Como algunos de ustedes conocerán, suelo
alternar mis opiniones en esta columna periodística
con otros esporádicos trabajos de
investigación histórica de intención divulgativa publicados en diferentes
revistas de ámbito cultural o científico, constituyendo esta afición por el
pasado una gozosa herencia paterna, aunque no revestida con esa pátina
académica del profesional.
Aparte de la investigación académica, me
satisface que esta afición sea compartida por
cierto número de devotos de la Historia que, con diferente preparación,
acometen sus pequeñas indagaciones y las dan a conocer. Pero mucho ha cambiado
el panorama de la publicación en los últimos tiempos. Los medios editoriales
especializados requieren una cierta calidad en los trabajos para ser
difundidos, así como la observancia de criterios metodológicos y éticos que ya
no están al alcance de todos los pseudoinvestigadores. De ahí que al amparo de
fáciles y gratuitas posibilidades de difusión, hayan ido apareciendo, como
setas en otoño, gran cantidad de auto publicaciones en forma de blogs de
distinto pelaje y calidad donde cada cual se hace de su capa un sayo. El
corta-pega es tónica habitual, así como la ausencia absoluta de citas a los
autores de donde se extraen las informaciones.

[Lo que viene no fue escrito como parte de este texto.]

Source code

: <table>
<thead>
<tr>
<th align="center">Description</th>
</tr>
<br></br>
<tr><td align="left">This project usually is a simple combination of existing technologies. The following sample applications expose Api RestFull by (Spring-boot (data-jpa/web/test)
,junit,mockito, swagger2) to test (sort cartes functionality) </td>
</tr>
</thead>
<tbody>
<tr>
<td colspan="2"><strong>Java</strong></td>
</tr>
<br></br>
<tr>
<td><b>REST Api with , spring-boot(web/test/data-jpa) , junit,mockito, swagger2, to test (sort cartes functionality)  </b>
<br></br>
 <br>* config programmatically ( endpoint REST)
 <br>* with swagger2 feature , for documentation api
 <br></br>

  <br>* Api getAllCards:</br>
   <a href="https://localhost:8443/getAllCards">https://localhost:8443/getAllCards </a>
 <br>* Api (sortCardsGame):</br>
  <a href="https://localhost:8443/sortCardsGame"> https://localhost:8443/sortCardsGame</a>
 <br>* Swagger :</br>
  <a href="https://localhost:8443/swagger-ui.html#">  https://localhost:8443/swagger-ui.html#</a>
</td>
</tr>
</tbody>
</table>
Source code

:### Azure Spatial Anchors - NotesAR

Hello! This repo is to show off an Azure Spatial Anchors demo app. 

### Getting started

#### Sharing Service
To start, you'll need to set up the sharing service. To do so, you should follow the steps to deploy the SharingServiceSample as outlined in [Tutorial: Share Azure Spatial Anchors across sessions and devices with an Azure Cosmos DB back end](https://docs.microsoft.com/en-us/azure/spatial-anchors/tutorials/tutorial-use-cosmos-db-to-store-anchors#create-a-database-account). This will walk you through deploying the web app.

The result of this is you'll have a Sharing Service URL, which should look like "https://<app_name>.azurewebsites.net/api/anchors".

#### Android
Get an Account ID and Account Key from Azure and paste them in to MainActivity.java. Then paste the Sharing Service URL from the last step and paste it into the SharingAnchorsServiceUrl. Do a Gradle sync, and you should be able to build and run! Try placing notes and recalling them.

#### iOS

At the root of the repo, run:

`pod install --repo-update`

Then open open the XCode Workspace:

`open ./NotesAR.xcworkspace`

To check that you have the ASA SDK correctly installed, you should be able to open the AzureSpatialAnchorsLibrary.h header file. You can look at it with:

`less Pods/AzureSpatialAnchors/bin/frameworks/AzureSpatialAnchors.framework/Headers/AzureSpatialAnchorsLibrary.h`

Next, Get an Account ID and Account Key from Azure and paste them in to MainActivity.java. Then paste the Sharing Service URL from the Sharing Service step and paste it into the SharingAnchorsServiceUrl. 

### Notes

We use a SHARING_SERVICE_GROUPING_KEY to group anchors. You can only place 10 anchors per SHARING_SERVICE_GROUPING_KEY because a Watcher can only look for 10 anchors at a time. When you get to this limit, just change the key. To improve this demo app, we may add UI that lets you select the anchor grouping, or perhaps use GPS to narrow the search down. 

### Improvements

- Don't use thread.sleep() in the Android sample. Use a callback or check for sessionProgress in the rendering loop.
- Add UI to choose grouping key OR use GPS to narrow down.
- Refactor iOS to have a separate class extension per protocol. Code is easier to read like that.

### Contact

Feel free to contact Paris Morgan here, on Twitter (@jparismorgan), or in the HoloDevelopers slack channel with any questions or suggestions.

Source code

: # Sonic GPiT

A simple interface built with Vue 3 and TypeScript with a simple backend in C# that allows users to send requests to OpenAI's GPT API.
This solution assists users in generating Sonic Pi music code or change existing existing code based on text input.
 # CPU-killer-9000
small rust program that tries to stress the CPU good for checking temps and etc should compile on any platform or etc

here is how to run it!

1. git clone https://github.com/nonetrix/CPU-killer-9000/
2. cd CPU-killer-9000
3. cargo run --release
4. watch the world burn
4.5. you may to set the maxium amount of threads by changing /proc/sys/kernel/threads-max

Digo esto porque me he encontrado ya más
de una vez párrafos enteros de mis trabajos transportados a alguno de estos
engendros de auto difusión sin la más mínima mención de su autoría. Otros se
molestan algo en modificar alguna fraseología o signos de puntuación para
esconder vanamente su flagrante plagio. Y también tengo que decir que otras de
estas pretensiones caseras de la erudición se conducen con seriedad y
fundamento, citando fuentes y bibliografía.
El plagio, como ese eco errante sin dueño aparente, es un fenómeno que ha
existido siempre. Hay quien dice que en la propia Biblia se contienen episodios
plagiados de otros relatos legendarios, como la figura de Noé y el diluvio, que
consta casi exactamente en la epopeya de Gilgamesh, personaje anterior de la
mitología sumeria.
Pero ciñéndonos a tiempos más actuales, es verdad que pensar
y crear son procesos que requieren cierto esfuerzo, y el deseo de conseguir notoriedad valiéndose
del trabajo de otros puede llegar a ser realmente tentador. Suelen ser legión los autores claramente mediocres que usan las modernas
herramientas para suplir carencias
intelectuales y sus prisas de nombradía sin pisar un archivo y sí pasar horas en
Internet. Se advierten incluso copias de copias donde el resultado final, en el
que cada uno trata de añadir alteraciones que impriman alguna procurada seña de
identidad, se asemeja a aquellos ejercicios iniciáticos de las facultades de
periodismo donde una noticia se iba desvirtuando en su veracidad conforme se
acrecentaba el boca a boca hasta alcanzar
resultados grotescos. A la vista de este panorama, donde para el profano
ya es difícil diferenciar lo que es de pata negra o una vulgar falsificación, veo
irrecuperable aquel viejo concepto de honestidad del que hacían gala nuestros
predecesores en el noble arte de la investigación y la exploración de campo.